According to the CCMD-3 criteria, the diagnosis of transient tic disorder is as follows:

(1) Children have repeated, involuntary, stereotypical, untargeted single or two groups of muscle twitches. Some patients have symptoms of variability, often manifested as blinking, with single or multiple motion twitches or vocal tics.

(2) twitching occurs every day, many times a day, the course of the disease is often more than 1 month, the child can consciously control for a few minutes without twitching with his own will, but then there are often more frequent tics.

(3) The onset of illness before the age of 18 is most common among children aged 4 to 7.

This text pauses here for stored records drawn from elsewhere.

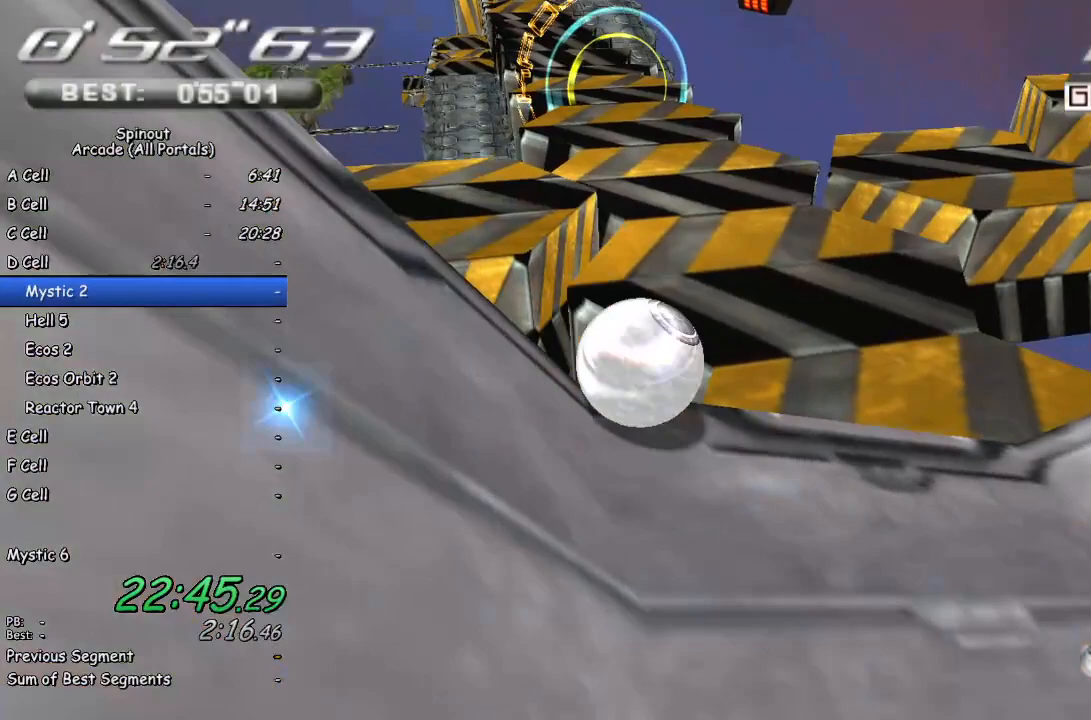
{"buttons": [], "left_stick": "up", "right_stick": "center", "events": [[33, "left_stick", "up-right"], [250, "left_stick", "up-left"], [417, "left_stick", "up"]]}
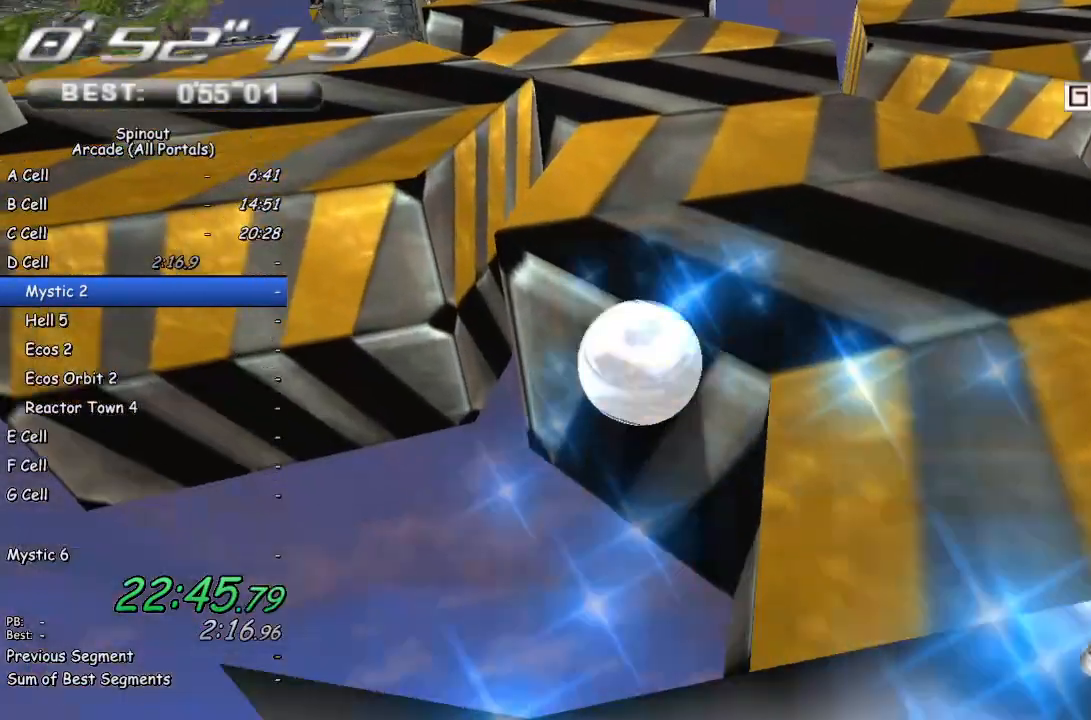
{"buttons": [], "left_stick": "up-right", "right_stick": "center", "events": [[83, "left_stick", "up-right"]]}
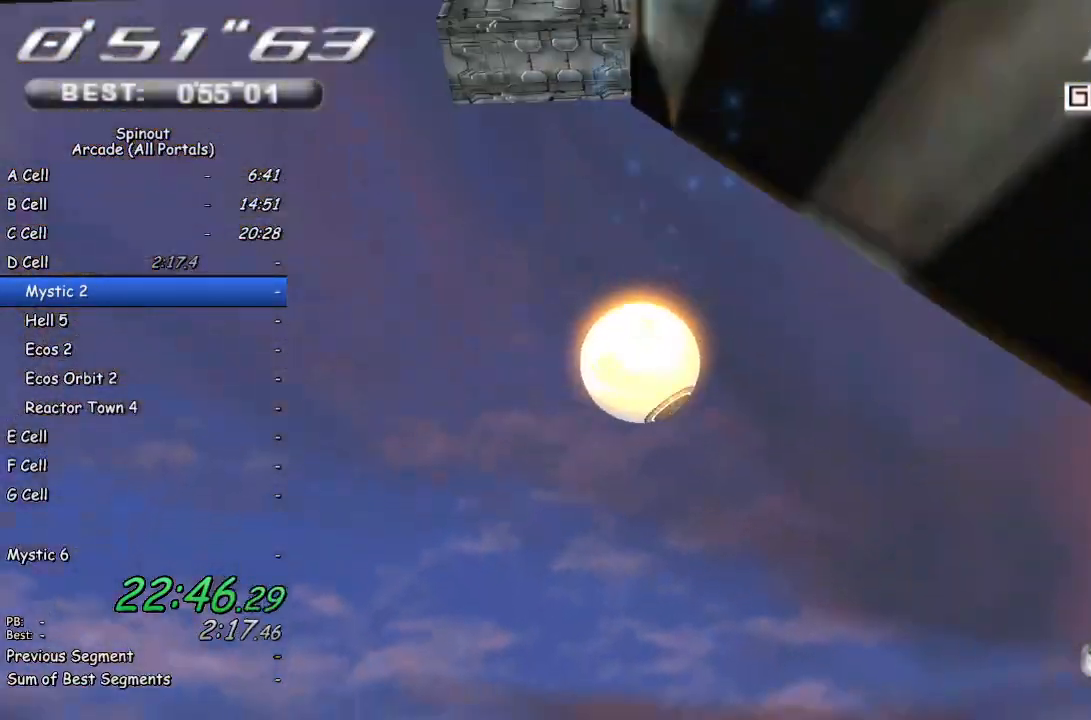
{"buttons": [], "left_stick": "center", "right_stick": "center", "events": [[317, "left_stick", "center"]]}
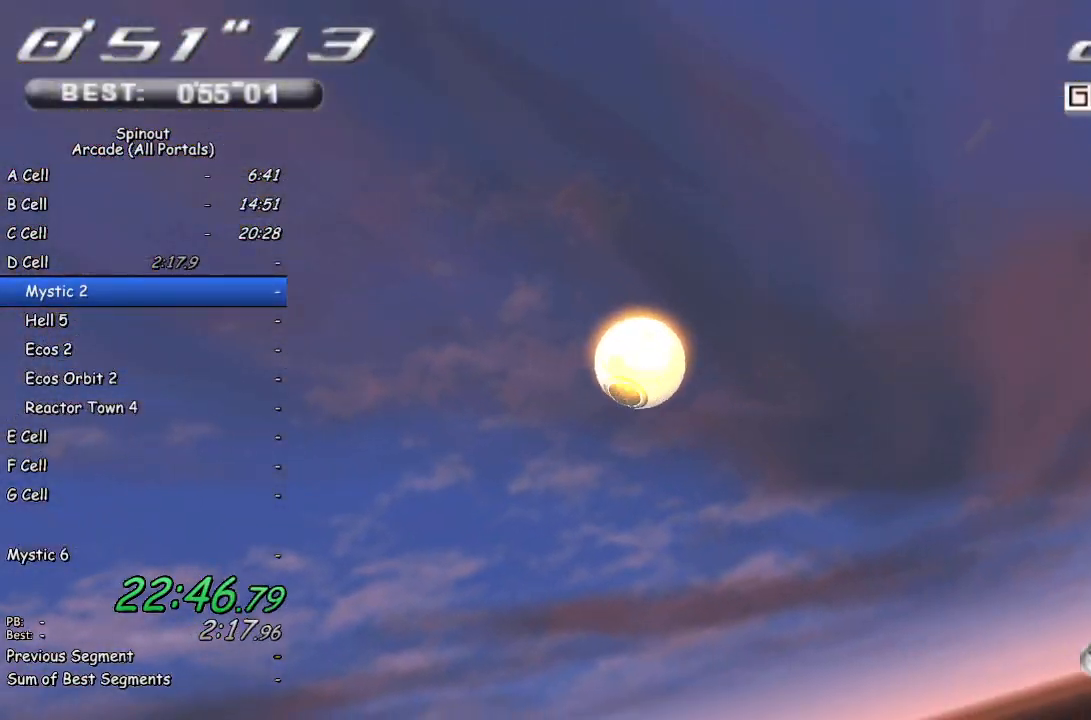
{"buttons": ["CROSS"], "left_stick": "center", "right_stick": "center", "events": [[100, "START", "down"], [217, "START", "up"], [300, "DPAD_DOWN", "down"], [433, "DPAD_DOWN", "up"], [467, "CROSS", "down"]]}
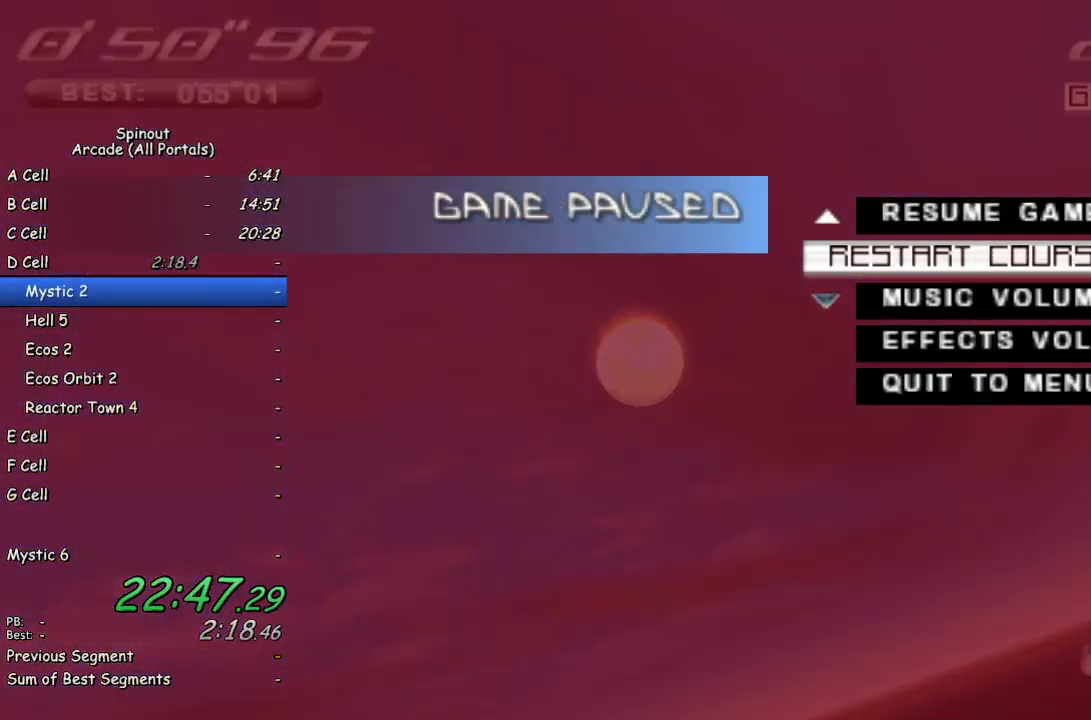
{"buttons": [], "left_stick": "up", "right_stick": "center", "events": [[83, "CROSS", "up"], [267, "TRIANGLE", "down"], [350, "TRIANGLE", "up"], [367, "left_stick", "up"]]}
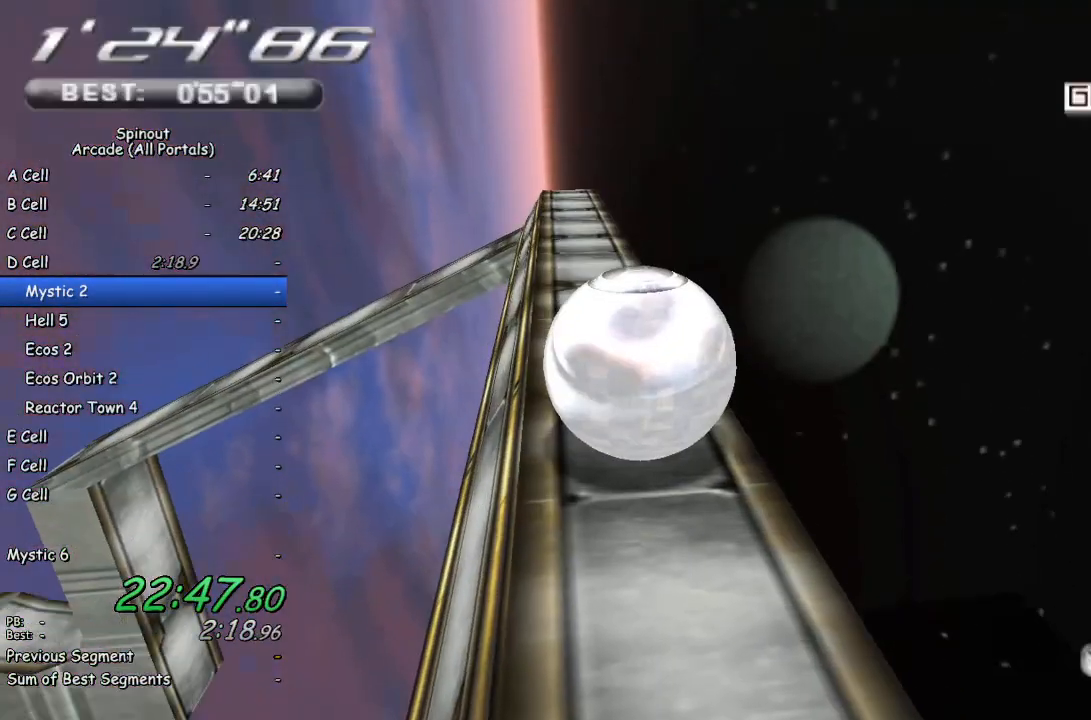
{"buttons": [], "left_stick": "up", "right_stick": "center", "events": [[300, "left_stick", "up-left"], [467, "left_stick", "up"]]}
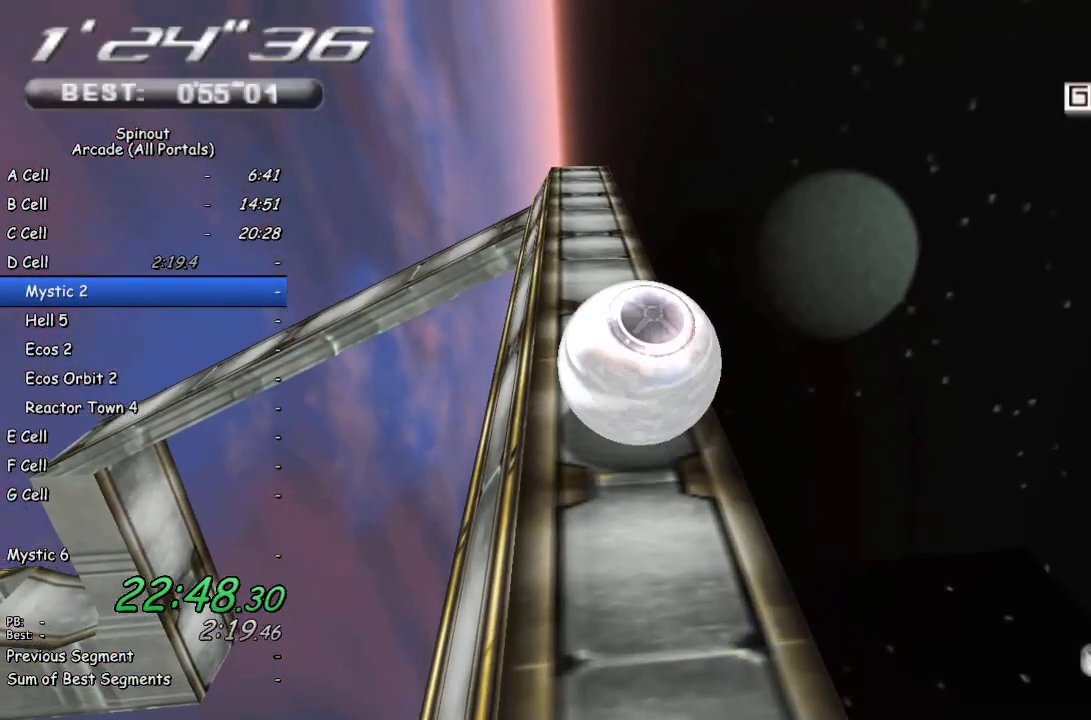
{"buttons": [], "left_stick": "up", "right_stick": "center", "events": []}
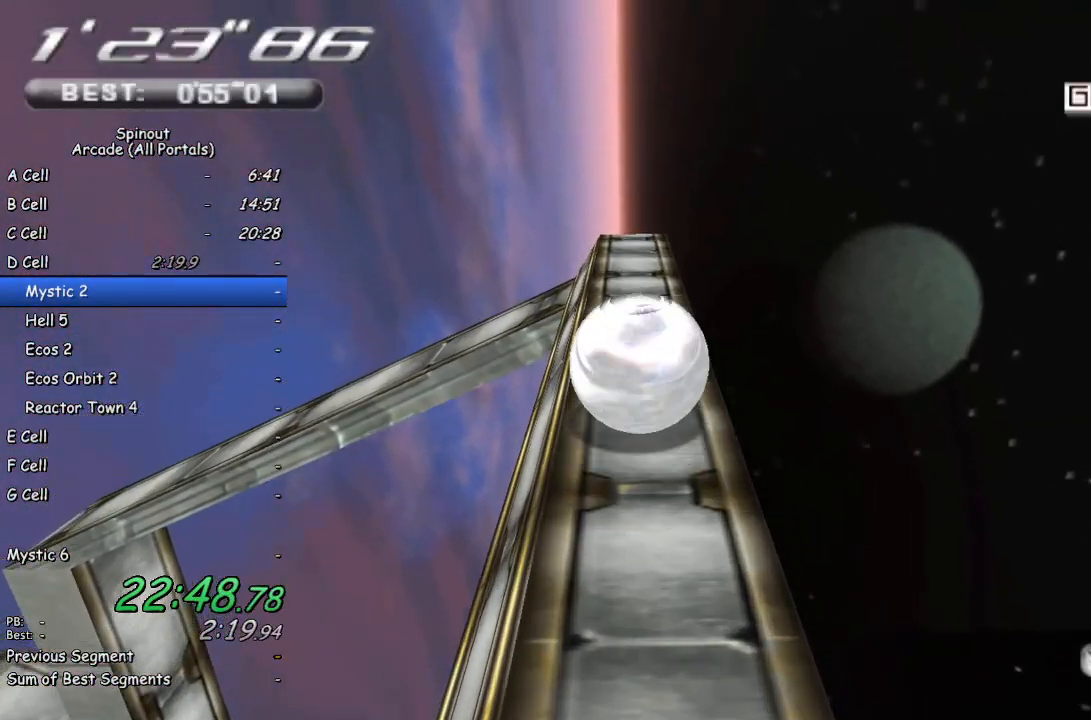
{"buttons": [], "left_stick": "down", "right_stick": "center", "events": [[167, "left_stick", "center"], [250, "left_stick", "down"]]}
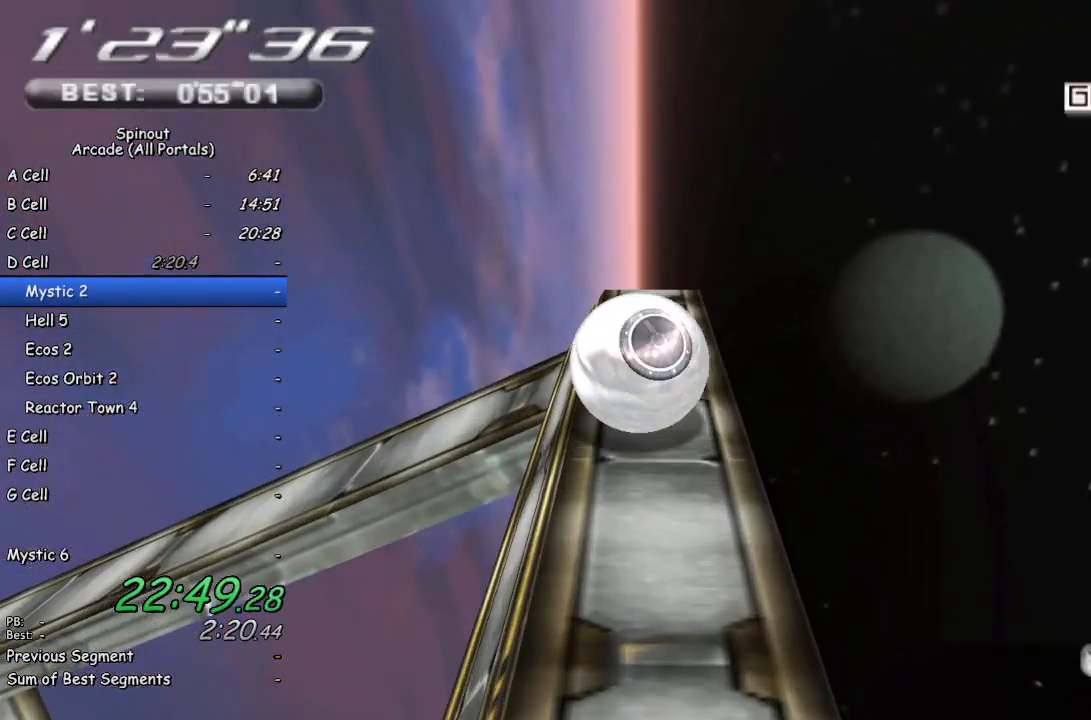
{"buttons": [], "left_stick": "up-left", "right_stick": "right", "events": [[150, "left_stick", "center"], [217, "left_stick", "up-left"], [300, "left_stick", "left"], [383, "right_stick", "right"], [400, "left_stick", "up-left"]]}
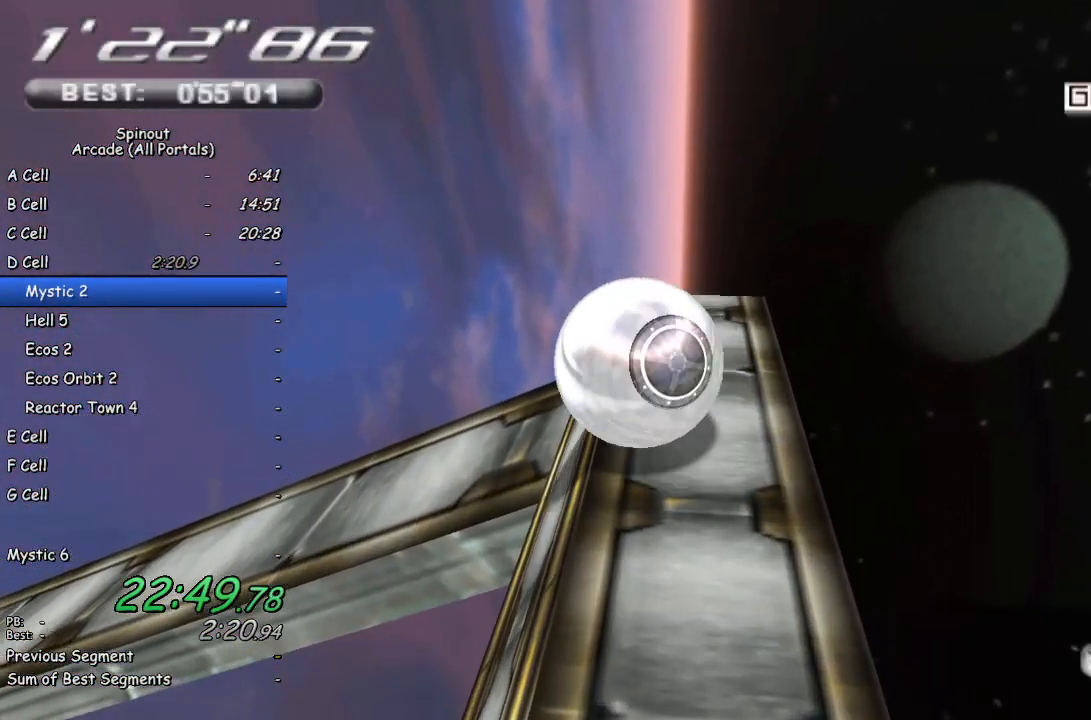
{"buttons": [], "left_stick": "left", "right_stick": "center", "events": [[350, "right_stick", "center"], [500, "left_stick", "left"]]}
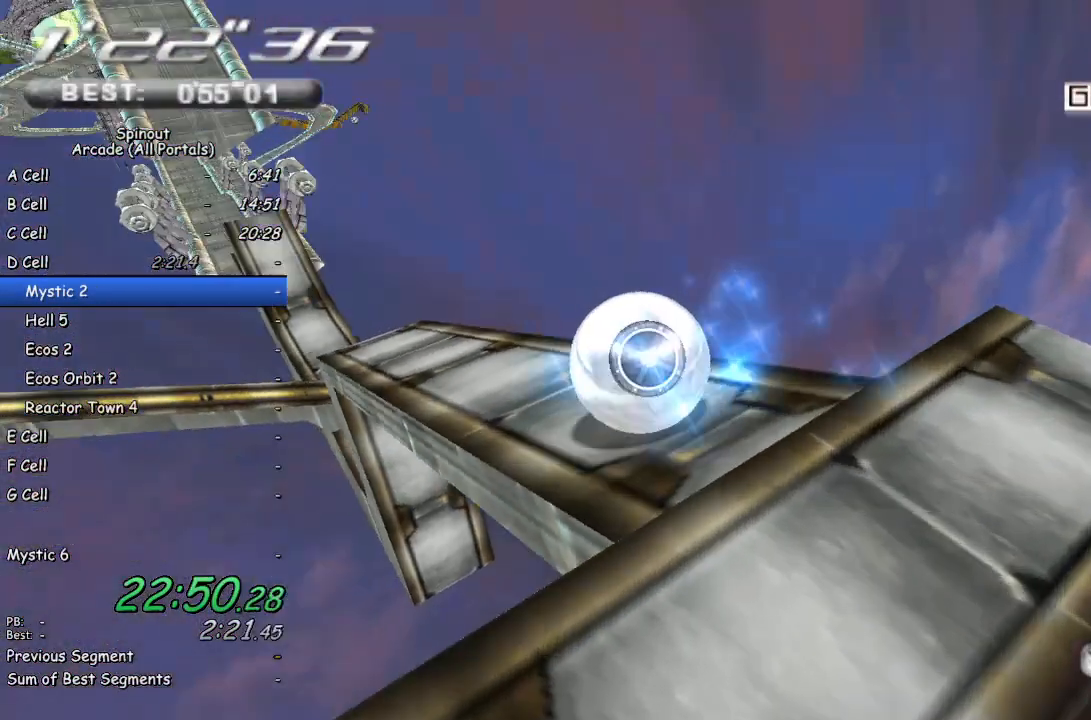
{"buttons": [], "left_stick": "up-right", "right_stick": "center", "events": [[233, "left_stick", "up-left"], [433, "left_stick", "up-right"]]}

(4) No other physical or mental illness, not due to Tourette syndrome, small chorea, drugs or other diseases of the nervous system.

Differential diagnosis

1. tics - slang syndrome

This disease is often twitched by multiple groups of muscles. At the same time, there are various involuntary movements, accompanied by involuntary throat or slang (slang), so the multiple twitches and their accompanying proverbs are the symptoms. Characteristics.

2. Attention deficit hyperactivity disorder

Hyperactivity and twitching muscle twitching are completely different, accompanied by attention deficit and impulsivity, and identification is not difficult.

3. Epilepsy

Some types of epilepsy, such as temporal lobe epilepsy, may occur such as pouting; myoclonic epilepsy has local muscle twitching, but seizures tend to be seizures, while tic disorder is more frequent, seizures are generally not Controlled by the will, and tic disorder can be controlled by the will for a short period of time, epilepsy is more conscious, EEG has special changes, and tic disorder does not have this change.

4. chorea

This is caused by rheumatoid lesions involving the extrapyramidal system. It may have involuntary unconscious movements of the extremities and the face. In addition, there may be changes in body temperature, erythrocyte sedimentation rate, C-reactive protein and ASO, and infection with streptococcus before onset. These help to distinguish from tic disorder.

The material in this site is intended to be of general informational use and is not intended to constitute medical advice, probable diagnosis, or recommended treatments.